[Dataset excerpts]
--- Begin ---
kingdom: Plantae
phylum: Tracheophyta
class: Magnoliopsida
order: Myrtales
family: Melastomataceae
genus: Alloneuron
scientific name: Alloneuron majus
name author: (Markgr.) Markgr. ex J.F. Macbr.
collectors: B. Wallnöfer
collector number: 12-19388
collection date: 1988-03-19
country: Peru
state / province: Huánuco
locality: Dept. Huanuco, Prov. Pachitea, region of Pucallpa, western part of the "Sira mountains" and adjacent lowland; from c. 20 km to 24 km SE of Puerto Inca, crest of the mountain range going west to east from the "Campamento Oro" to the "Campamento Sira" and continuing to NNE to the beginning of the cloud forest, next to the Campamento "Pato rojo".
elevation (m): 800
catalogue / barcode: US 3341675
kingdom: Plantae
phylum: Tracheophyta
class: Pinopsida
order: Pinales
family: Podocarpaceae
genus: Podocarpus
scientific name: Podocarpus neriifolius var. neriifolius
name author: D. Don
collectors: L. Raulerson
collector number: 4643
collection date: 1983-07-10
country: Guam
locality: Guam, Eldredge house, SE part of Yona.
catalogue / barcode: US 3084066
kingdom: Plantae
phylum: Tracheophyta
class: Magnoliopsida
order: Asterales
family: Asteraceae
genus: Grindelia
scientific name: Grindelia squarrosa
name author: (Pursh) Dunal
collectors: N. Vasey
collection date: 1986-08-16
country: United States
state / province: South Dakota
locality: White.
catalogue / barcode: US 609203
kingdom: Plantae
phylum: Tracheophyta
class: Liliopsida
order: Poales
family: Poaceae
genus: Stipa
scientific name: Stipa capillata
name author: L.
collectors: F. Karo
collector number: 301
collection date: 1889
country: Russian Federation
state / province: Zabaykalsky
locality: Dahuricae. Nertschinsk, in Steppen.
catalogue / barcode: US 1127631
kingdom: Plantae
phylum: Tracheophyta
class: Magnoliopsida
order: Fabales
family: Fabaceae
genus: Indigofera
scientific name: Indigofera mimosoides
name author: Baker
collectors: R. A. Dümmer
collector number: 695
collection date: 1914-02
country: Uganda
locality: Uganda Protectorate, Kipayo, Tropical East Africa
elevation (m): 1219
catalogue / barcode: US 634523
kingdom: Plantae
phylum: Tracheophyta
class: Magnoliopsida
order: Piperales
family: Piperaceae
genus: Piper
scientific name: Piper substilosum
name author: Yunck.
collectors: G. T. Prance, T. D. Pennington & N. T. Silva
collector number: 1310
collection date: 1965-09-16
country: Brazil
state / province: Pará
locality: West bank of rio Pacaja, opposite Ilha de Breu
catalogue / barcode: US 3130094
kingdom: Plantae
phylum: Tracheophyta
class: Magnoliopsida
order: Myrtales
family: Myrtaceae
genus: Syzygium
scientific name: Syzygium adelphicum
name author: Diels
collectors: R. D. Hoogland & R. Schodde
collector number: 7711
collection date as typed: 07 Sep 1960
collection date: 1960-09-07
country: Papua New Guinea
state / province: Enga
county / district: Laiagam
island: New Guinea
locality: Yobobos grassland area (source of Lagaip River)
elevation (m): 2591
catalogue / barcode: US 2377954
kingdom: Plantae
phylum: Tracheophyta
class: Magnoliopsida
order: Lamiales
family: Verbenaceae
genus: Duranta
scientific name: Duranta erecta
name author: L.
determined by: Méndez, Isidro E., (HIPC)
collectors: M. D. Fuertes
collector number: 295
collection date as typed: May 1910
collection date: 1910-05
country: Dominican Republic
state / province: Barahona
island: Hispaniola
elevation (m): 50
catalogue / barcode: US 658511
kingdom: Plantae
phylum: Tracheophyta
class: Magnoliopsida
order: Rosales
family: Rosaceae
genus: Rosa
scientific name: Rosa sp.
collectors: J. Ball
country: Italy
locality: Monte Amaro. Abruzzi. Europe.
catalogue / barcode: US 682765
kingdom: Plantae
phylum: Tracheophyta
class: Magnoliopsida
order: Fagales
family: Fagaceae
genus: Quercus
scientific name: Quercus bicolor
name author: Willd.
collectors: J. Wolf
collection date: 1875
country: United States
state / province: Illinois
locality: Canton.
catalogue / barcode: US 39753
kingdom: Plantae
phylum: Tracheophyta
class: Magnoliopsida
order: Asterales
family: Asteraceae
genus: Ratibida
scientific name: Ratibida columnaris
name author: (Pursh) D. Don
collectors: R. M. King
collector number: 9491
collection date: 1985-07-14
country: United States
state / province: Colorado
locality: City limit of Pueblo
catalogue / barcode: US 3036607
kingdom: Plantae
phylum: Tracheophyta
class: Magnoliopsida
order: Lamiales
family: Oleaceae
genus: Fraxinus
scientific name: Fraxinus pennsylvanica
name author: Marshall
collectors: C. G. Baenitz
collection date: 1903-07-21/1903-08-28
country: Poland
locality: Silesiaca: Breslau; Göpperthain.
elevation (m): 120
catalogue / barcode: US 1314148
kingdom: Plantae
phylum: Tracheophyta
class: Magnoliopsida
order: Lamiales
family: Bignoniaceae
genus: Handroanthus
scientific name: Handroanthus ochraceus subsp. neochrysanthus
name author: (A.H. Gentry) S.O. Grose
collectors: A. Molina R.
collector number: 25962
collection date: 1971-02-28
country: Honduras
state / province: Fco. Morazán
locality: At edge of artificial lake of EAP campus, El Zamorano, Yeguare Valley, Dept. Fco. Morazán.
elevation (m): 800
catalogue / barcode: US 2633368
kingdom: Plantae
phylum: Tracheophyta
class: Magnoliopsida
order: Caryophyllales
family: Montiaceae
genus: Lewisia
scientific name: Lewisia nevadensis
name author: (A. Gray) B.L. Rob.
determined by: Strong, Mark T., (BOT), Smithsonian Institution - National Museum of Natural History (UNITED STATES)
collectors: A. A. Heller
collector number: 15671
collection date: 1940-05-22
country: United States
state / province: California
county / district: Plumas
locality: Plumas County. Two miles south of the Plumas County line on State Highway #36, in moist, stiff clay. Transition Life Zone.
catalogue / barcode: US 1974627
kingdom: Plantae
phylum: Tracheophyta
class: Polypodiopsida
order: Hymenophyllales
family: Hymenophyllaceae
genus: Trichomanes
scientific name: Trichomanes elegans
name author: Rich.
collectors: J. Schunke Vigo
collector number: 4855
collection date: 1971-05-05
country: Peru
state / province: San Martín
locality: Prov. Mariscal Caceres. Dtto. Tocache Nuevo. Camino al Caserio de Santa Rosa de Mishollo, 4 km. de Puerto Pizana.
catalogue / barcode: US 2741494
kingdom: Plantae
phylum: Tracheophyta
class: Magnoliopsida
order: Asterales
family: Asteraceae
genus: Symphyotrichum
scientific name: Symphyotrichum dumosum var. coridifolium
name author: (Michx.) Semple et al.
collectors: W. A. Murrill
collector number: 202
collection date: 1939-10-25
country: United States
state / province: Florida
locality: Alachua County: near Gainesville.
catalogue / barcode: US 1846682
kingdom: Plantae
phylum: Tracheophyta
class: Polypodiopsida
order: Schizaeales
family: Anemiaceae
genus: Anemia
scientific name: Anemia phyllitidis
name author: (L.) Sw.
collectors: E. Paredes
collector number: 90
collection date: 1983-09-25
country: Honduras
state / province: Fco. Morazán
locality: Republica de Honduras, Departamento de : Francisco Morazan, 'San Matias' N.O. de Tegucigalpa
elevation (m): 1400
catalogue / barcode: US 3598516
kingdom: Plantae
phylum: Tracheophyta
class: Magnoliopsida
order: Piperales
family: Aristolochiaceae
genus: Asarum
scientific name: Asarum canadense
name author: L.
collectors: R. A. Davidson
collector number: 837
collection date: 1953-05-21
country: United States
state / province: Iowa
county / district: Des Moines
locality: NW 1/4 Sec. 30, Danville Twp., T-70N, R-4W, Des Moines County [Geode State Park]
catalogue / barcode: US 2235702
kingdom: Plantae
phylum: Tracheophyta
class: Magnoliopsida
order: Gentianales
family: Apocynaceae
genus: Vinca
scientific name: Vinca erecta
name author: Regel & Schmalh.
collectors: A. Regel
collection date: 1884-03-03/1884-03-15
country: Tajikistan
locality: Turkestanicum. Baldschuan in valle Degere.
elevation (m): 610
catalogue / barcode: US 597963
--- End ---
* [Task instructions]
Please rename "collectors" to "collected by" in the items starting with the line with "genus: Rosa" and going on through the line with "county / district: Plumas", leaving everything else unchanged. Return only those lines.

* [Correct result]
genus: Rosa
scientific name: Rosa sp.
collected by: J. Ball
country: Italy
locality: Monte Amaro. Abruzzi. Europe.
catalogue / barcode: US 682765
kingdom: Plantae
phylum: Tracheophyta
class: Magnoliopsida
order: Fagales
family: Fagaceae
genus: Quercus
scientific name: Quercus bicolor
name author: Willd.
collected by: J. Wolf
collection date: 1875
country: United States
state / province: Illinois
locality: Canton.
catalogue / barcode: US 39753
kingdom: Plantae
phylum: Tracheophyta
class: Magnoliopsida
order: Asterales
family: Asteraceae
genus: Ratibida
scientific name: Ratibida columnaris
name author: (Pursh) D. Don
collected by: R. M. King
collector number: 9491
collection date: 1985-07-14
country: United States
state / province: Colorado
locality: City limit of Pueblo
catalogue / barcode: US 3036607
kingdom: Plantae
phylum: Tracheophyta
class: Magnoliopsida
order: Lamiales
family: Oleaceae
genus: Fraxinus
scientific name: Fraxinus pennsylvanica
name author: Marshall
collected by: C. G. Baenitz
collection date: 1903-07-21/1903-08-28
country: Poland
locality: Silesiaca: Breslau; Göpperthain.
elevation (m): 120
catalogue / barcode: US 1314148
kingdom: Plantae
phylum: Tracheophyta
class: Magnoliopsida
order: Lamiales
family: Bignoniaceae
genus: Handroanthus
scientific name: Handroanthus ochraceus subsp. neochrysanthus
name author: (A.H. Gentry) S.O. Grose
collected by: A. Molina R.
collector number: 25962
collection date: 1971-02-28
country: Honduras
state / province: Fco. Morazán
locality: At edge of artificial lake of EAP campus, El Zamorano, Yeguare Valley, Dept. Fco. Morazán.
elevation (m): 800
catalogue / barcode: US 2633368
kingdom: Plantae
phylum: Tracheophyta
class: Magnoliopsida
order: Caryophyllales
family: Montiaceae
genus: Lewisia
scientific name: Lewisia nevadensis
name author: (A. Gray) B.L. Rob.
determined by: Strong, Mark T., (BOT), Smithsonian Institution - National Museum of Natural History (UNITED STATES)
collected by: A. A. Heller
collector number: 15671
collection date: 1940-05-22
country: United States
state / province: California
county / district: Plumas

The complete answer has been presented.